Major endorsements lining up in governor’s runoff

by Jeremy Alford, LaPolitics

Images courtesy Wikimedia

Two of the strongest forces in Louisiana politics have already taken sides for the Nov. 21 runoff in the governor’s race, with sheriffs coalescing behind state Rep. John Bel Edwards and an influential faction of the oil lobby backing U.S. Sen. David Vitter.

This divvying up of political resources will intensify quickly with just four weeks to go until Louisiana chooses its next governor.

The endorsement given to Vitter, a Republican, by the Louisiana Oil and Gas Association’s political action committee is an early sign that business groups may gravitate toward the senior senator in the coming days.

LOGPAC Chairman Don Briggs said the endorsement will “ensure that (Vitter) receives the necessary support from our industry.”

Edwards, a Democrat, also picked up the support of the Louisiana Sheriffs’ Association less than 48 hours after claiming victory in the primary.

Lincoln Parish Sheriff Mike Stone, LSA’s president, noted Edwards’ West Point education in a press release.

“We feel having John Bel Edwards as our next governor will enhance Louisiana’s image and show the entire country that Louisiana values honesty and integrity in government,” Stone said.

The endorsement from the sheriffs is steeped more in political intrigue than the nod from the LOGA PAC.
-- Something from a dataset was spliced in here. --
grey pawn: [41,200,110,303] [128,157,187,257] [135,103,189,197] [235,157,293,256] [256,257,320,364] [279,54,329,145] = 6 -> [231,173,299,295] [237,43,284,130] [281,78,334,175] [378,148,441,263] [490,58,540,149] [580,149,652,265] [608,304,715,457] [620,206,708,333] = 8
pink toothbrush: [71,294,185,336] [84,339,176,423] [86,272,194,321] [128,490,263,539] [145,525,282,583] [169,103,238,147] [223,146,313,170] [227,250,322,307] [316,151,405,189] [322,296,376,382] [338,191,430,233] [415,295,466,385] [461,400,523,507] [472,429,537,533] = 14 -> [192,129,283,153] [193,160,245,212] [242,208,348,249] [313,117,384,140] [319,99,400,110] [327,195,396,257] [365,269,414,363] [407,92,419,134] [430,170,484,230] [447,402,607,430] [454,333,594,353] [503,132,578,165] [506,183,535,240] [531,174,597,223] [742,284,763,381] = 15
Longtime Jefferson Parish Sheriff Newell Norman’s deputies arrested a private investigator the day before the primary election for allegedly recording a conversation between the sheriff and group having coffee and breakfast in Metairie.
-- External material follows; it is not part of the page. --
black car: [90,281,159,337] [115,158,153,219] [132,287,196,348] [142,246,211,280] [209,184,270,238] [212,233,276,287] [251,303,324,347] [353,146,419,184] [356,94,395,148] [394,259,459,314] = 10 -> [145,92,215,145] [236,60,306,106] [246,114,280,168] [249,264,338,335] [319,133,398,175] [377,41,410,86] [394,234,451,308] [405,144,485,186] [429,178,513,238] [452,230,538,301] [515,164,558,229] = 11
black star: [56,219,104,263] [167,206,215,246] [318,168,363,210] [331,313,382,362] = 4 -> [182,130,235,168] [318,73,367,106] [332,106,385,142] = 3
The Vitter campaign has made payments to the Dallas-based investigation firm, but they deny any direct instructions were given to spy on the sheriff. Instead, Vitter supporters contend Normand, who backed Lt. Gov. Jay Dardenne for governor in the primary, is trying to turn the issue into a political attack.

Up next for Vitter is possibly more PAC endorsements from other business groups. For example, some of the members of the four PACs controlled by Louisiana Association of Business and Industry would like to get involved in the runoff.

In interviews with PAC members, they said the felt like Edwards’ donors, like unions and trial lawyers, are their “natural enemies.” Depending on if it actually happens, and at what level, it would be one for the books. LABI has only played in three gubernatorial elections in recent memory: Dave Treen; Mike Foster, who actually turned it down after seeking the group’s support; and Bobby Jindal, back when he had re-election in the bag.

LABI President Stephen Waguespack said it would indeed be unusual and that the business organization’s PACs have not yet taken a firm stance. A super-majority vote of all four of the PACs would be needed.

“We’re polling our PAC members now that the primary is over to see if they want to revisit this,” said Waguespack, “and considering the stakes of this election it’s appropriate for us to circle back around to them.”